# Layout blinds



## Moosehunter09 (Apr 15, 2014)

What is your favorite layout blind? Why? Anything to stay away from?


----------



## SDMAN (Mar 8, 2014)

All the blinds I am using right now are GHG ground force there my favorite. :strapped:


----------



## CrazyWalsh81 (Nov 30, 2011)

I prefer Avery Finishers because of the space and how they fold up for transport. When folded they can take some gear on them and don't fly around in the wind like alot of the others that stay large.

Many people want lower profile, but later in the year they all go back to a bigger blind. If I had to own only one this is it, I've owned three and still have two for use.


----------



## teamflightstoppersND (Feb 20, 2009)

Just bought a banded blind. Its pretty wide to cut he profile down. Lots of room to move around. May be a pain to stubble. The steel construction should hold up well.


----------



## SDMAN (Mar 8, 2014)

I don't like the most roomy blinds on the market, I would rather be harder to see, (for the geese) than a little more room.


----------



## fieldgeneral (Feb 12, 2013)

Ditch the blinds and go with Gillie-suits.


----------



## JethroBodine (Jan 5, 2013)

avery finisher all the way!


----------



## SDMAN (Mar 8, 2014)

GHG ground force is way faster for setting up.


----------



## makin it rain (Apr 2, 2009)

SDMAN said:


> GHG ground force is way faster for setting up.

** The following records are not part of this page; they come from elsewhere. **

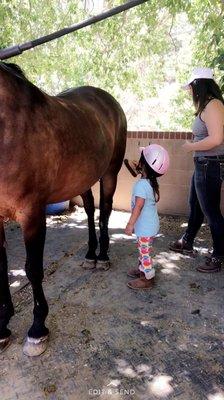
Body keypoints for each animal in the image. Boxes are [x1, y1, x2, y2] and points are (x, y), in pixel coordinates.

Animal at [0, 62, 126, 356]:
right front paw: (2, 326)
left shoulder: (32, 213)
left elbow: (33, 268)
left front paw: (37, 329)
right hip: (83, 178)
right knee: (90, 210)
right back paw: (90, 254)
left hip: (110, 172)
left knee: (104, 210)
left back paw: (103, 256)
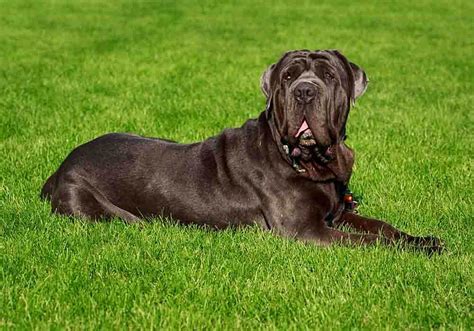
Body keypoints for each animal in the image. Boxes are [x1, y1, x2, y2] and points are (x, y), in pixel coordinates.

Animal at [40, 50, 444, 254]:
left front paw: (423, 240)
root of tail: (61, 166)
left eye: (329, 76)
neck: (304, 160)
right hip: (99, 209)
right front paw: (418, 250)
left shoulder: (338, 213)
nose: (305, 91)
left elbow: (383, 228)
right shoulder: (306, 230)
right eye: (288, 76)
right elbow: (372, 242)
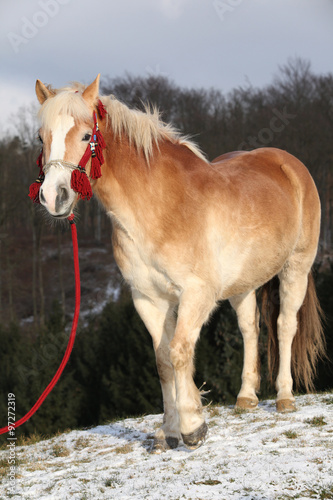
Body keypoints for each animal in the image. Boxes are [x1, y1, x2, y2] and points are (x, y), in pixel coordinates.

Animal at [32, 75, 322, 454]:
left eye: (84, 136)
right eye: (42, 137)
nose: (54, 197)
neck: (161, 207)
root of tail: (288, 163)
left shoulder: (196, 295)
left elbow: (181, 352)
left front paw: (193, 427)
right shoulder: (148, 299)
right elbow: (163, 361)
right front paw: (169, 431)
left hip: (295, 268)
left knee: (286, 325)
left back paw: (285, 397)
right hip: (243, 285)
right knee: (250, 328)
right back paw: (246, 398)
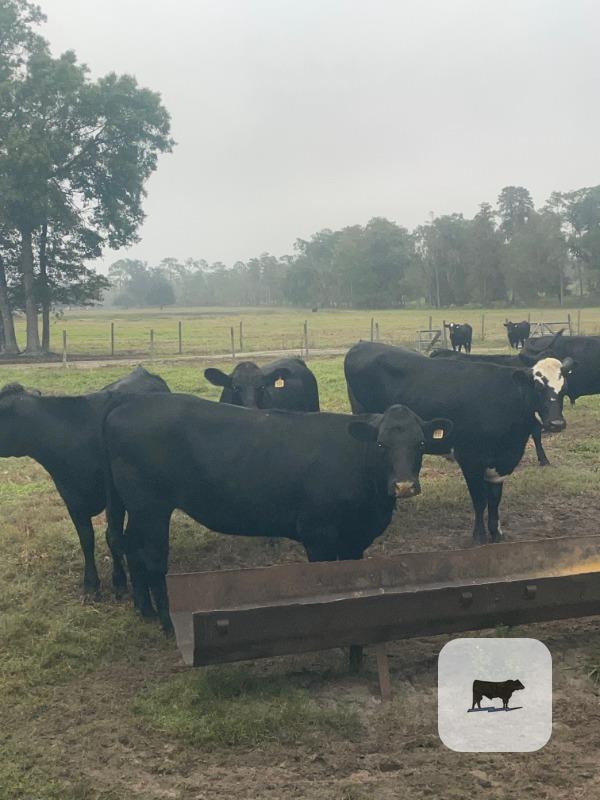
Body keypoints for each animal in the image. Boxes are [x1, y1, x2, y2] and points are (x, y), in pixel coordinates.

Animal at [0, 366, 170, 597]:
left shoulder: (113, 496)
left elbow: (112, 536)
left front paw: (119, 581)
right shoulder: (70, 496)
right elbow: (86, 538)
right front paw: (91, 583)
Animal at [102, 395, 453, 631]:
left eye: (421, 444)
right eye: (381, 445)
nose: (404, 485)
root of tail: (124, 408)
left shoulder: (355, 539)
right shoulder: (318, 534)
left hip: (137, 508)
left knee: (130, 545)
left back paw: (145, 610)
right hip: (151, 508)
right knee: (153, 557)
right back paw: (166, 621)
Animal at [344, 342, 571, 544]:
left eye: (564, 388)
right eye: (538, 386)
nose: (556, 423)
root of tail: (363, 344)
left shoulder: (501, 461)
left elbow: (494, 499)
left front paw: (496, 533)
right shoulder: (470, 459)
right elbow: (480, 500)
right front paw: (479, 536)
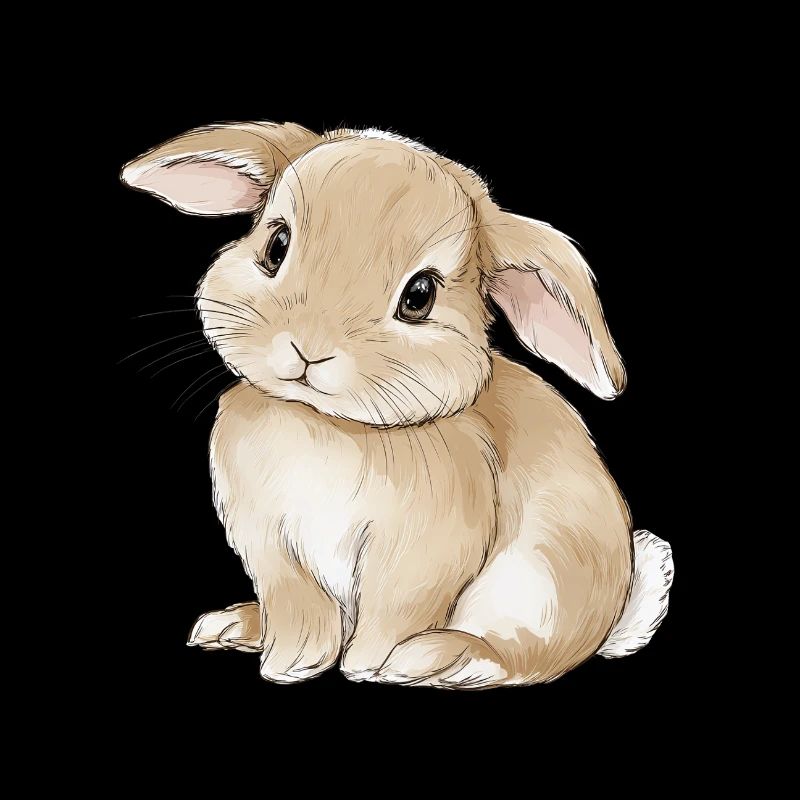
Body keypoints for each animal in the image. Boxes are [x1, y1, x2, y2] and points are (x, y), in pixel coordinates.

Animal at [121, 121, 673, 688]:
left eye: (419, 296)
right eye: (277, 245)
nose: (308, 347)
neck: (330, 424)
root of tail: (609, 620)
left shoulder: (424, 552)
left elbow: (395, 609)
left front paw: (367, 666)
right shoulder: (273, 547)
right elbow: (300, 605)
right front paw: (290, 663)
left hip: (537, 587)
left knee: (518, 659)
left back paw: (431, 657)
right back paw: (235, 626)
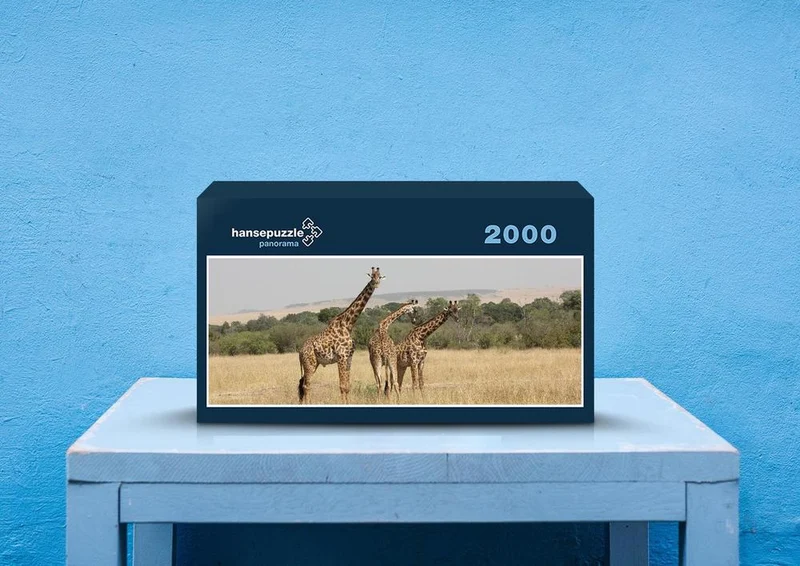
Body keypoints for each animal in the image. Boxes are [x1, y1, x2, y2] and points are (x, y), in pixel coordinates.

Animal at [297, 267, 384, 404]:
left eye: (379, 276)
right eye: (371, 276)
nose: (376, 283)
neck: (348, 324)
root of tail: (300, 351)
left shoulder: (349, 358)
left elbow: (347, 386)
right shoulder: (342, 357)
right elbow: (342, 386)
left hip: (314, 363)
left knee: (304, 384)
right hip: (309, 363)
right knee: (306, 385)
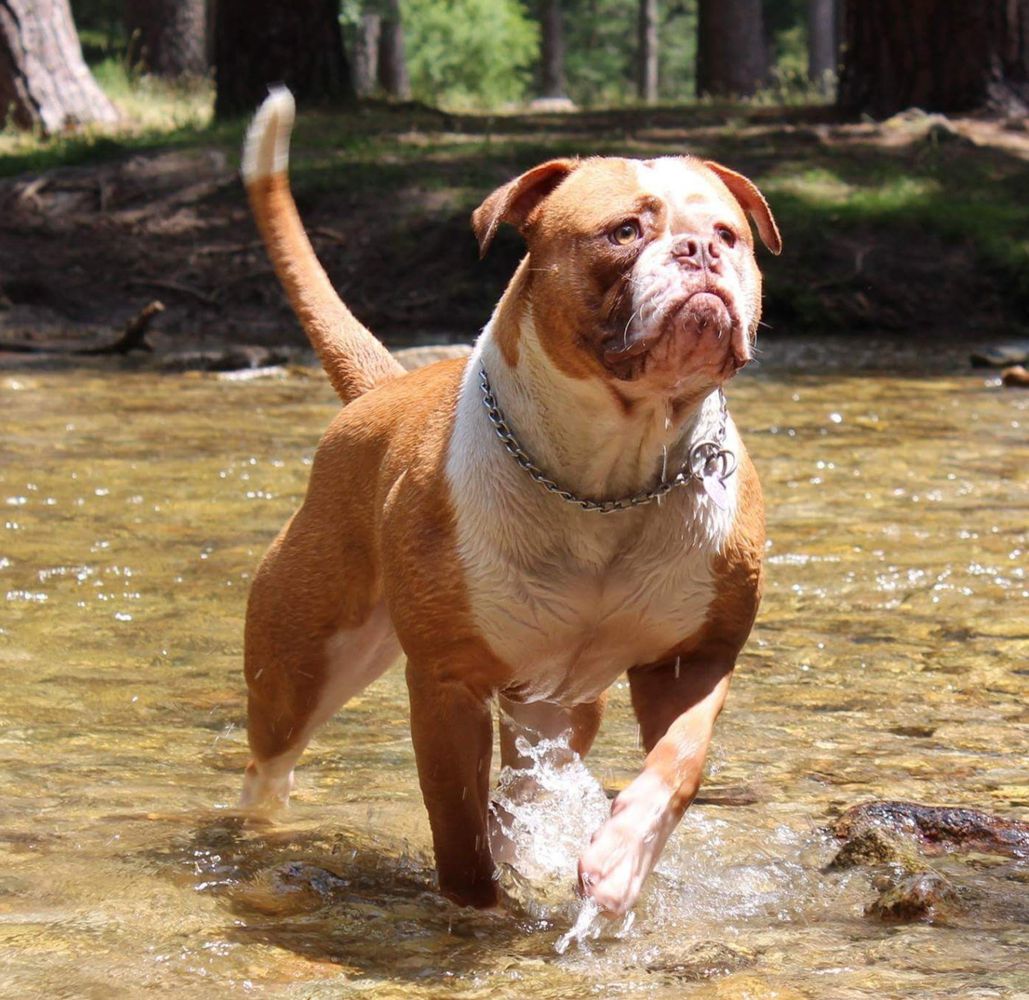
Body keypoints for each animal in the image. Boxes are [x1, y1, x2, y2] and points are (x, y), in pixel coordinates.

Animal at [238, 90, 777, 917]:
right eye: (624, 231)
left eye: (727, 234)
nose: (698, 252)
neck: (609, 475)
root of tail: (381, 389)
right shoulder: (447, 685)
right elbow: (456, 826)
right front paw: (478, 909)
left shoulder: (692, 660)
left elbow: (677, 765)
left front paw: (619, 858)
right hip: (300, 665)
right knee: (270, 763)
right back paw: (260, 834)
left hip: (558, 704)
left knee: (531, 773)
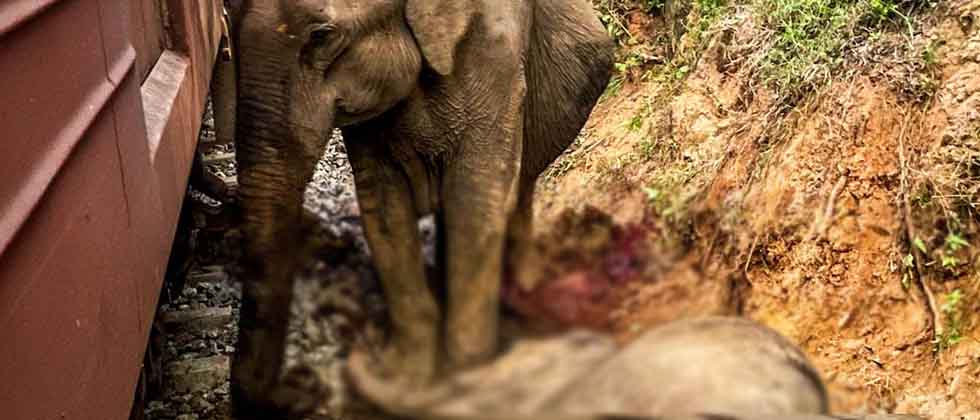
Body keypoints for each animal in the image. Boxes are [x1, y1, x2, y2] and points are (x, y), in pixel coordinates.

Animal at [220, 0, 615, 418]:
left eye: (321, 36)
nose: (302, 385)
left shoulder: (497, 55)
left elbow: (474, 199)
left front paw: (464, 383)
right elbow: (384, 207)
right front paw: (410, 376)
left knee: (518, 191)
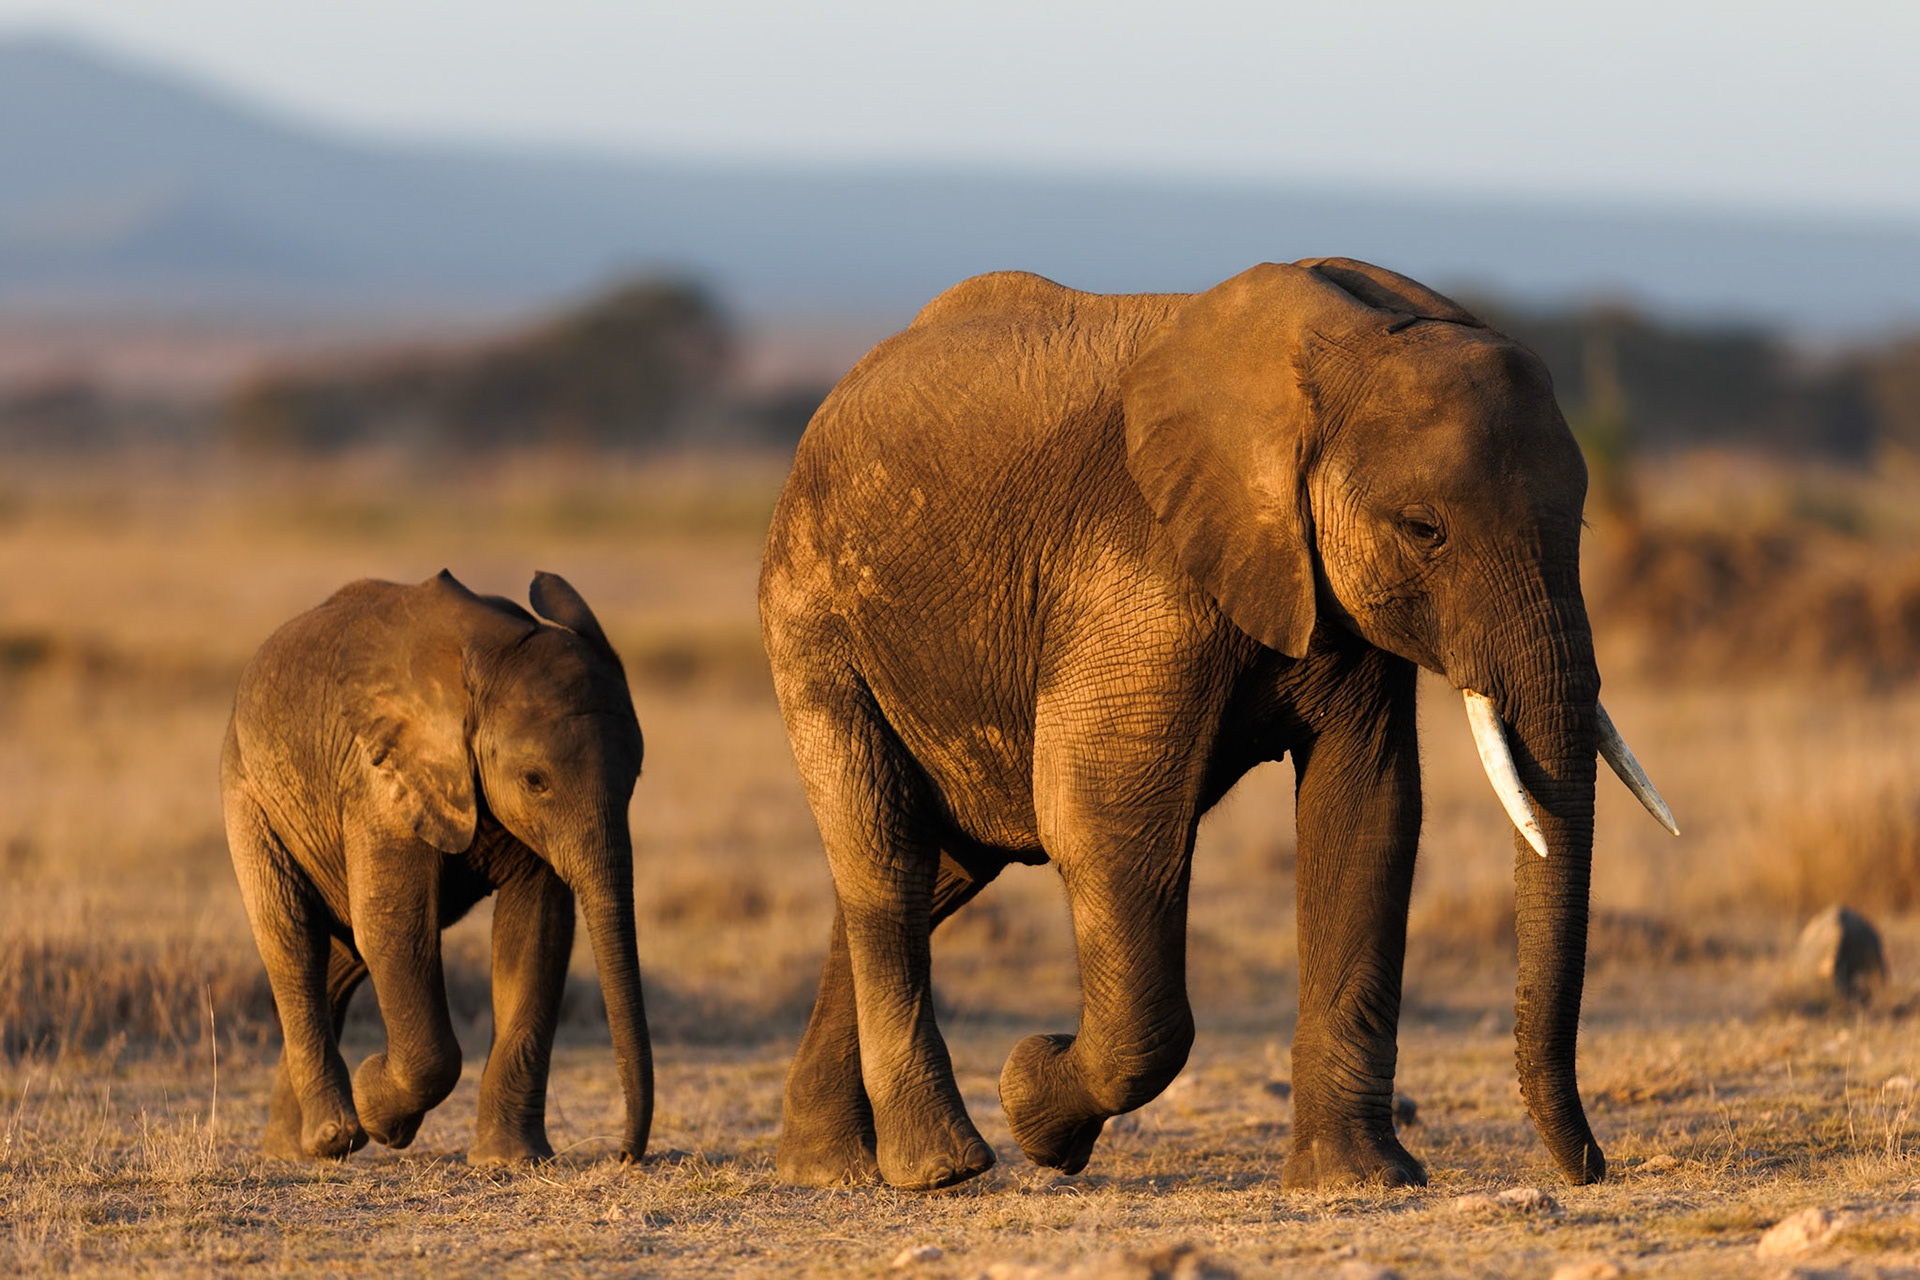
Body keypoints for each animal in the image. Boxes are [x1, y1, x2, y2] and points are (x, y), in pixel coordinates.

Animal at [221, 569, 652, 1166]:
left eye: (636, 776)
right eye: (535, 780)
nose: (623, 1155)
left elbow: (535, 932)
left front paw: (509, 1161)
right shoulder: (380, 778)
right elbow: (394, 927)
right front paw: (381, 1115)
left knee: (342, 956)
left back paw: (295, 1149)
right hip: (248, 795)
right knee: (293, 942)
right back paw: (334, 1134)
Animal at [759, 258, 1677, 1192]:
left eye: (1580, 524)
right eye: (1426, 530)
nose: (1591, 1166)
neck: (1328, 361)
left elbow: (1368, 811)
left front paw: (1359, 1180)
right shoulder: (1138, 565)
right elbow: (1100, 818)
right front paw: (1033, 1104)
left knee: (935, 867)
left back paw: (826, 1164)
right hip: (812, 620)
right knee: (884, 858)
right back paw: (940, 1167)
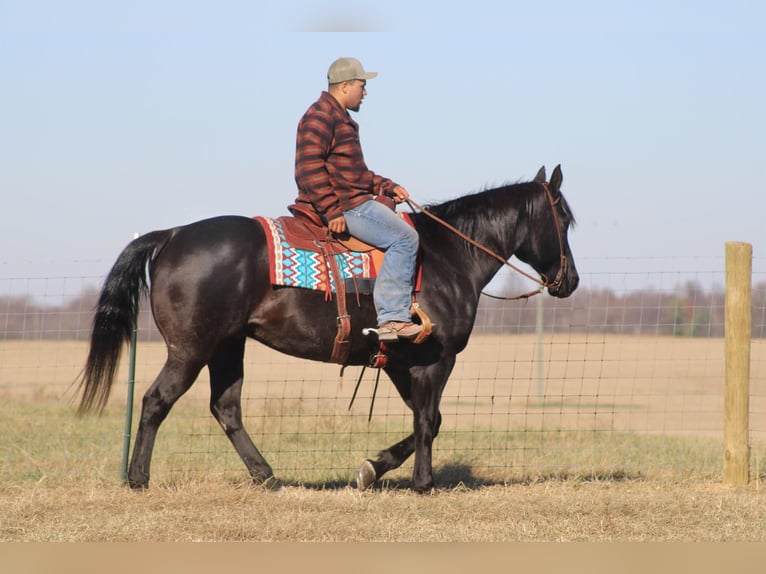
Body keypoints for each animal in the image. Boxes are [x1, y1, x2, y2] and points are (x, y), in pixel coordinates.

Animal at [79, 164, 584, 492]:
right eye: (563, 219)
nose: (571, 281)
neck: (446, 255)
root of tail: (173, 235)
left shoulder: (398, 363)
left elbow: (429, 420)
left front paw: (372, 468)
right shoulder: (435, 360)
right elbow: (428, 421)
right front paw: (422, 482)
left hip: (227, 346)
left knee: (226, 408)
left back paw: (266, 476)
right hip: (191, 349)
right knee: (156, 401)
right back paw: (138, 479)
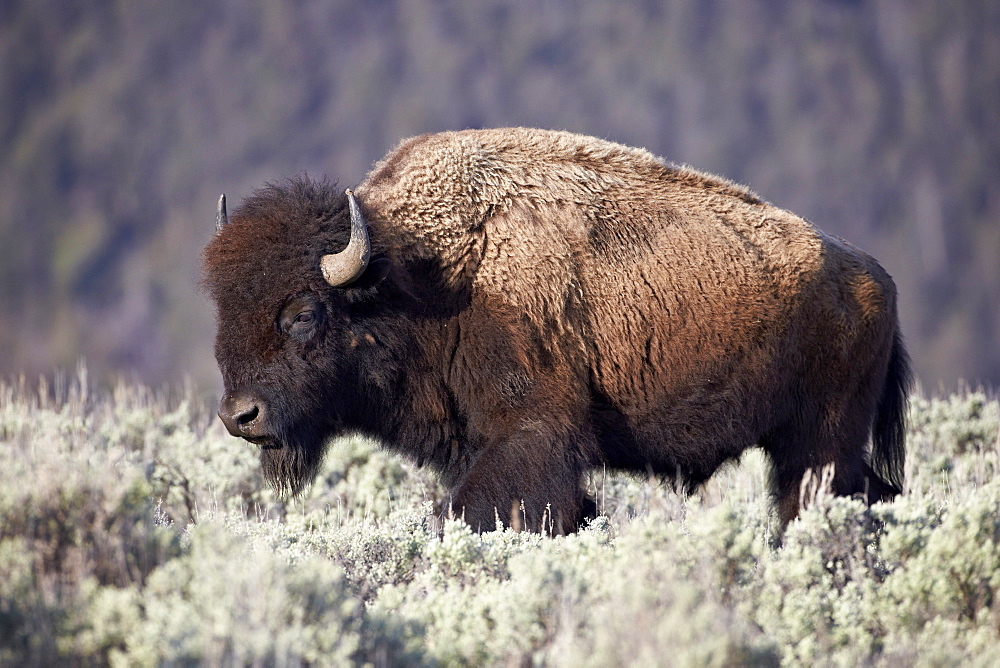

I would agree. I find myself fighting the finisher and those side supports time and time again.


----------



## CrazyWalsh81 (Nov 30, 2011)

I guess to me I like the suitcase fold of the finisher for strength when packed in my trailer, I know nothing is going to break or bend and it is easier to carry into a field on a windy day...its not like having a paracute straped to your back. Pack in a blind, gun, bag, and decoy bags in high winds and you know what I am talking about. Plus it is pin free, the first Ground Force I had I lost a pin opening the box up.


----------